In: Economics
l. Following an increase in money supply, if the interest rates fall immediately and then eventually rise higher than the original level, then :
a. The liquidity effect is weaker than the income and price level effect and there is fast adjustrnent
b. The liquidity effect is stronger than the income and price level effect
c. The liquidity effect is weaker than the income and price level effect and there is slow adjustment
d. The liquidity effect is stronger than the income and price level effect and there is slow adjustment
2. From historical evidence, we know that in an economic expansion :
a. Supply shifts right and demand shifts left causing equilibrium bond price to rise
b. Supply shifts left and demand shifts right causing equilibrium bond price to rise
c. Supply shifts right by more than the amount that the demand shifts right, causing equilibrium bond price to fall
d. Supply shifts left by more than the demand curve shifts right, causing equilibrium bond price to fall e. Supply shifts right by less than the demand shifts right, causing equilibrium bond price to rise
3. In Keynes framework, if the bond price is below the equilibrium level this means that there is an excess_______ for/of money, which leads interest rates to_______
a. Demand, rise
b. Demand, fall
c. Supply, rise
d. Supply, fall
4.In Keynes framework, if the interest rate is below the equilibrium level, this means there is an excess______ for bonds, which means more people will________leads bond prices to________.
a. Demand, sell, rise
b. Demand, sell, fall
c. Supply, buy, rise
d. Supply, sell, fall
5. An increase in brokerage fees on stocks would lead bond prices
a. To fall and interest to rise
b. To fall and interest to fall
c. To rise and interest to rise
d. To rise and interest to fall
6. If the yield to maturity is greater than the coupon rate:
a. the current price of the bond will be greater than the face value
b. the current price of the bond will be the same as the face value
c. the current price of the bond will be less than the face value
d. the current price could be higher or lower than the face value
7. A rise in inflation rate will:
a. benefit people who will receive payments in the future
b. increase the demand for bonds
c. decrease the supply of bonds
d. benefit people who will make payments in the future
e. C and D are correct
1. The liquidity effect is when the central bank increases money supply and this increases economic activity in the economy. More money means more loans, lesser interest rate, more investment, more consumption and further more income. As income rises eventually as the economy adjusts to new amount of aggregate demand the price level rises. While IS curve will also shift rightwards and so nterest rate rises.

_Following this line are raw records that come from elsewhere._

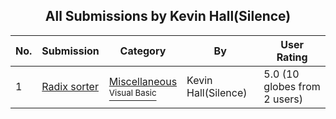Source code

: ﻿<div align="center">

## All Submissions by Kevin Hall\(Silence\)

</div>

No.  | Submission | Category | By   | User Rating
---- | ---------- | -------- | ---- | -----------
1 | [Radix sorter<br />](https://github.com/Planet-Source-Code/kevin-hall-silence-radix-sorter__1-3080) | [Miscellaneous<br /><sup>Visual Basic</sup>](../ByCategory/miscellaneous__1-1.md) | Kevin Hall\(Silence\) | 5.0 (10 globes from 2 users)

As in the given question, interest rate immediately changes back and even rises! This indicates a strong income and a price effect. A strong income and price effect means that increased income has increased aggregate demand and hence prices and that has a negative effect which is why the interest rate jumps higher than the original level. Also since things with the interest rate change so fast, there indicates fast adjustment process.
Hence option a is correct.
option b cannot be correct because had liquidity effect been stronger, the interest rate would be lower for a longer tiime period
option c is incorrect as there is very fast adjustment.
option d is incorrect because liquidity effect is not stronger than income and price effect.